After an hour of waiting for my bill, a nurse motioned to me.

"Ms Kee, can I speak to you in private?"

"err...ok...''

"Ok, next time, you should go to a general practice hospital and not to a gynae hosipital. I don't know how to process your bill. I have to write a report tommorrow. I have to answer for this, allowing you to come back again without charging you consultation fee the second time. it is ok. never mind. I can write a report. The problem wasn't solved earlier and you came back.''

"Huh?...ok.'' (well...you know....maybe I am pregnant.)

"You shouldn't come here. You should go to other hospital. Our system is like that. Won't allow us to take in general practice cases. Each time.......'' She was going on and on. I was sick, remember, that was why I came here? I frowned at her. She looked really upset, almost in tears.

''Ok, I won't. I am sorry.'' (I had to apologise, really. She was looking really upset that I had to apologise. I wondered why later. Why should I apologise? I can't figure.)

— REQUIRED ACTIONS —
- A) In the hospital bill anecdote, what kind of hospital does the nurse say the narrator should go to next time?
- B) Translate this sentence from the hospital bill anecdote into Spanish: "After an hour of waiting for my bill, a nurse motioned to me."
- C) Continue the hospital bill anecdote from its last sentence, keeping the same first-person voice.

— SUPPLIED INFORMATION —
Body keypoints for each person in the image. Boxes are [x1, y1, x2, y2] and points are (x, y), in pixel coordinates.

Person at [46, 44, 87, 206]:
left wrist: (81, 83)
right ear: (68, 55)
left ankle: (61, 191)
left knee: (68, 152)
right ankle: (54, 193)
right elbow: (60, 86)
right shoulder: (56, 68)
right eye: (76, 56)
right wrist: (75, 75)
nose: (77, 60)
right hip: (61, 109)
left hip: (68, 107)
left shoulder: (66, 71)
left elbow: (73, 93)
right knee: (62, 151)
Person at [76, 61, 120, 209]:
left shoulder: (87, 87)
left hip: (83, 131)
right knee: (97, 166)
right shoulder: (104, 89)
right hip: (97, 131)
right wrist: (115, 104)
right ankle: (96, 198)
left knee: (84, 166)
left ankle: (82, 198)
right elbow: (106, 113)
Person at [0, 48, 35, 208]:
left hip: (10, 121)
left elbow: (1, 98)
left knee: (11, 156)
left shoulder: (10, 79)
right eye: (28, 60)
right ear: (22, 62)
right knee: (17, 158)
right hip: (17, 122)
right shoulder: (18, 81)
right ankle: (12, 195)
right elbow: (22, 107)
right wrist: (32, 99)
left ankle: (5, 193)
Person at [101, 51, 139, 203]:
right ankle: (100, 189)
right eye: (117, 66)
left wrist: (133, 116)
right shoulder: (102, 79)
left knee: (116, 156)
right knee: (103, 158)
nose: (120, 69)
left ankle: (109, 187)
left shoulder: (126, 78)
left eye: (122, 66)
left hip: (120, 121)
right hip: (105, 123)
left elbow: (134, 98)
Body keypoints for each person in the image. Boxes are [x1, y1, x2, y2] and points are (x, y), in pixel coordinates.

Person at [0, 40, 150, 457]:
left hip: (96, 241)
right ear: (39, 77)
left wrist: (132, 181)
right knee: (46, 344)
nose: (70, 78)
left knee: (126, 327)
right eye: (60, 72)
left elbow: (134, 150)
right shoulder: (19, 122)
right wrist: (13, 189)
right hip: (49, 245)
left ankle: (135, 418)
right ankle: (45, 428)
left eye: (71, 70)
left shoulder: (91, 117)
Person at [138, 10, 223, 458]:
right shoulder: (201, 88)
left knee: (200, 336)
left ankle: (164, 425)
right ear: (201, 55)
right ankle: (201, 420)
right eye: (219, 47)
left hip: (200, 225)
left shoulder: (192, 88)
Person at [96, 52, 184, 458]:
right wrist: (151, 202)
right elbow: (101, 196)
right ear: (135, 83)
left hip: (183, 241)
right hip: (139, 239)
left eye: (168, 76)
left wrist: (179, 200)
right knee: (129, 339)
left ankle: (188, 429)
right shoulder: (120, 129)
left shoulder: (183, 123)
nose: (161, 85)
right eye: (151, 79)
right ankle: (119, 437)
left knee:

— EXERCISE RESPONSES —
- A) A general practice hospital.

- B) Después de una hora esperando mi cuenta, una enfermera me hizo una seña.

- C)
(Firstly, if someone should complain. I should. The doctor in the morning shift read my blood test result inaccurately. I was infected and needed antibiotics. It was in that test result as the doctor in the evening shift pointed out. Then a nurse came along and made me feel indignified for having to write a one-paged report on my account why she should waive consultation fee for my second visit even when i didn't ask her to or demanded that she should. The nurse made a sick person who was suffering giddiness stand for 10 mins to listen to how she had to write a one-paged report the next day. What did I get from this whole thing? Oh yes, a free pregnancy test. thank you. huh? why? I must be really stupid because I don't really get this. Maybe the world should function this way. I am just an odd ball in this system.)

Let me evaluate this whole thing for a while and do that litmus test - What would JC do if he were in my shoes?
- would he say thank you and offer to pay for the pregnancy test?
- would he apologise to the nurse even though it was not his fault?
- would he lodge a complaint report and let the hospital know the flaws in the system so that they can change?
- would he recommend that the doctor in the morning shift get more training?
- would he just let things past and let the inefficiencies sink in and let wrong diagnoses happen again in the future because addressing the issues would make him seem like a bad guy? Afterall, he is all nice and merciful and I should be.
- would he ask the nurse who has to write a one-paged report to go get a pregnancy test because he thinks she should get something free as she seems really upset. Free stuff always make a singaporean very happy.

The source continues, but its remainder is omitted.